Incidentally, I believe the perfect balance between these two is the Sapporo Ichiban brand of ramen, which has considerably tasty broths and noodles good enough to make a fine base for adding whatever you can cook and throw in yourself. For the more culinarily minded, one could certainly prepare the whole suite and make what would be, by all appearances, a restaurant-style ramen. Personally, I usually just add a couple bits of proto-meat.

It is no surprise that the new mini-market iteration of Express features a selection of one of the most pervasive instant ramen brands, Top Ramen. On exploring this and the store’s other offerings for the first time, however, I also noticed the cup-style noodles. But they were not the old Cup Noodle or Maruchan brand I know—no, these were fancy, they stood out with a rich blue all over the packaging—unlike the other brands with their whites and yellows on the packaging—and a purple band that declared this product’s name: “VEGAN / MISO RAMEN / NOODLE SOUP” and in tiny text below, “made with organic ramen.” Ramen made of ramen sounds solid enough, but all this extra detail and talk of being vegan and miso and organic seemed far more Trader Joe’s than Cup Noodle, which was seemingly for something with the same cup-based delivery. And then there was the brand label: Right Foods—Dr. McDougall’s, with a picture of someone you’d expect to see playing golf on Long Island. Could this man make me a good ramen, and in dry cup form no less? I had to know—

Then I saw the price and nearly left without a second thought: $4.69—not for a pack, but for one cup. But I did think secondly. What is so special about this ~organic~ ramen? And it was miso; I had never tried an instant miso broth before—could it be good? Against my best judgment, I bought the cup and stowed away with it and my weekly jug of milk. The next night, I thought to try it out for a quick dinner, and after removing the paper cover, I was as astounded as I had been by the price. What I saw was this: the white walls of the inner cup, and, sitting in shadow like a small child lost in a well, a sad little clump of dry noodles and a seasoning packet. The sad ball of noodles, by no exaggeration, does not reach even halfway up the cup, nor does it expand much when cooked. Seriously—go to Express, pick up one of these dang McDougman’s ramen cups, and give it a shake, up and down. You’ll feel how much empty space there is. It’s like if you took a golf ball and sealed it in a Deece cup.
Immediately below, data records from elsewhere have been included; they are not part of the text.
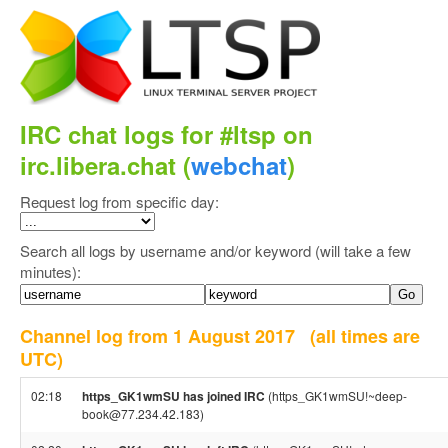
IRC chat logs for #ltsp on
irc.libera.chat (
webchat
)
Request log from specific day:
Search all logs by username and/or keyword (will take a few
minutes):
Channel log from 1 August 2017
(all times are
UTC)
02:18
https_GK1wmSU has joined IRC
(https_GK1wmSU!~deep-
book@77.234.42.183)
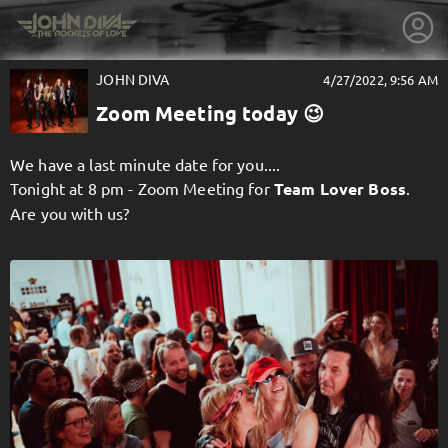
JOHN DIVA
4/27/2022, 9:56 AM
Zoom Meeting today 😉
We have a last minute date for you....
Tonight at 8 pm - Zoom Meeting for
Team Lover Boss
.
Are you with us?
getnext to JOHN DIVA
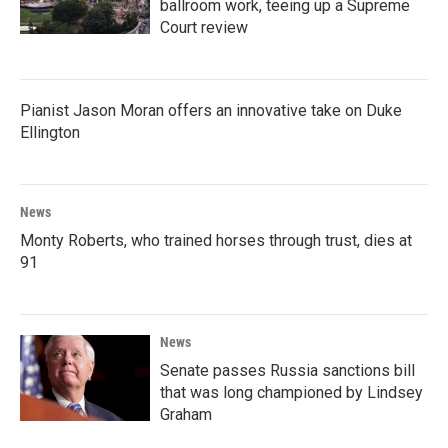
ballroom work, teeing up a Supreme
Court review
Pianist Jason Moran offers an innovative take on Duke
Ellington
News
Monty Roberts, who trained horses through trust, dies at
91
News
Senate passes Russia sanctions bill
that was long championed by Lindsey
Graham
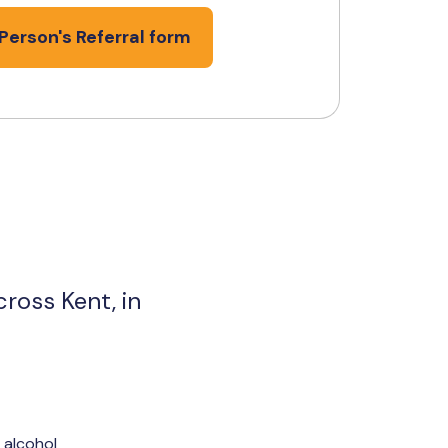
Person's Referral form
ross Kent, in
 alcohol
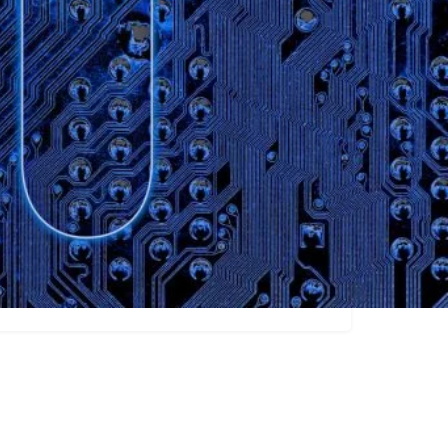
Claim listing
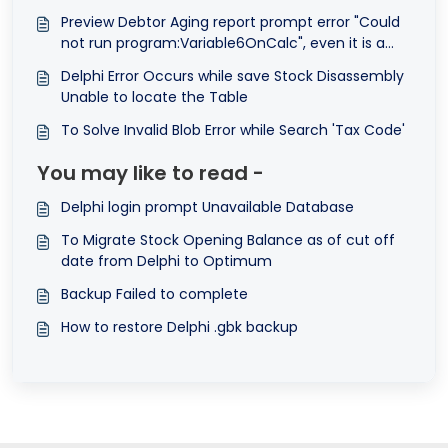
Preview Debtor Aging report prompt error "Could
not run program:Variable6OnCalc", even it is a
system report format.
Delphi Error Occurs while save Stock Disassembly
Unable to locate the Table
To Solve Invalid Blob Error while Search 'Tax Code'
You may like to read -
Delphi login prompt Unavailable Database
To Migrate Stock Opening Balance as of cut off
date from Delphi to Optimum
Backup Failed to complete
How to restore Delphi .gbk backup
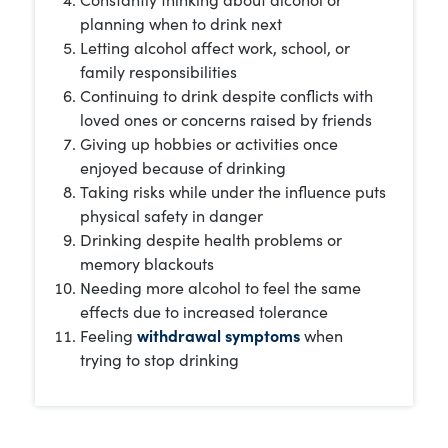
planning when to drink next
Letting alcohol affect work, school, or
family responsibilities
Continuing to drink despite conflicts with
loved ones or concerns raised by friends
Giving up hobbies or activities once
enjoyed because of drinking
Taking risks while under the influence puts
physical safety in danger
Drinking despite health problems or
memory blackouts
Needing more alcohol to feel the same
effects due to increased tolerance
Feeling
withdrawal symptoms
when
trying to stop drinking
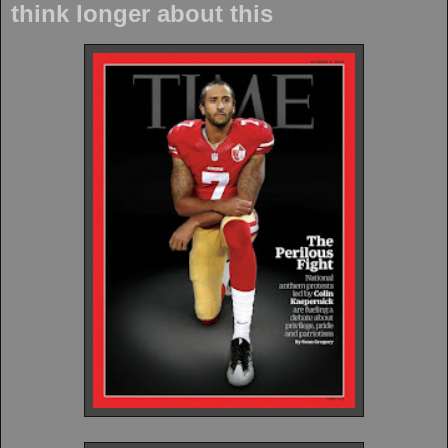
think longer about this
And it’s not even very good—it’s fine, just not great. Putting the miniscule serving size aside, it doesn’t even beat Cup Noodle in quality. The recommended amount of water leaves a nearly flavorless broth, and cutting down on that leaves a weirdly thick broth that almost tastes spoiled (and yes, that means I bought two of these for this review—my wallet sits in a shallow grave). With that recommended amount, though, it does mercifully gain flavor as the cup nears empty. This is the one saving grace, tiny though it may be, as it is quite a pleasant miso at that point. But still, there lingered the ever-bitter taste of that price tag, “4.69” echoing in my head, like the ghost of my wallet coming back to haunt me. 

The big deal about organic noodles amounted to nothing, too: undercooked even when adding a minute to the recommended cooking time and requiring a herculean amount of stirring to separate the original clump. The seasoning packet is sizable but disappointing, the only extras being some flecks of herb and a few tiny strips of shy seaweed.

Mr. McDougmay cannot, in fact, make me a good ramen, not even with five dollars of my money for a paltry portion of heavy, dull noodles in sub-par broth. I am still baffled by that portion size—it’s like the manufacturers were swindled by wheat scalpers and have to make up their losses with sheer market image. It’s a baffling product. Bewildering; Befuddling; Bemindconfounding; and, put simply, Bequitearipoff.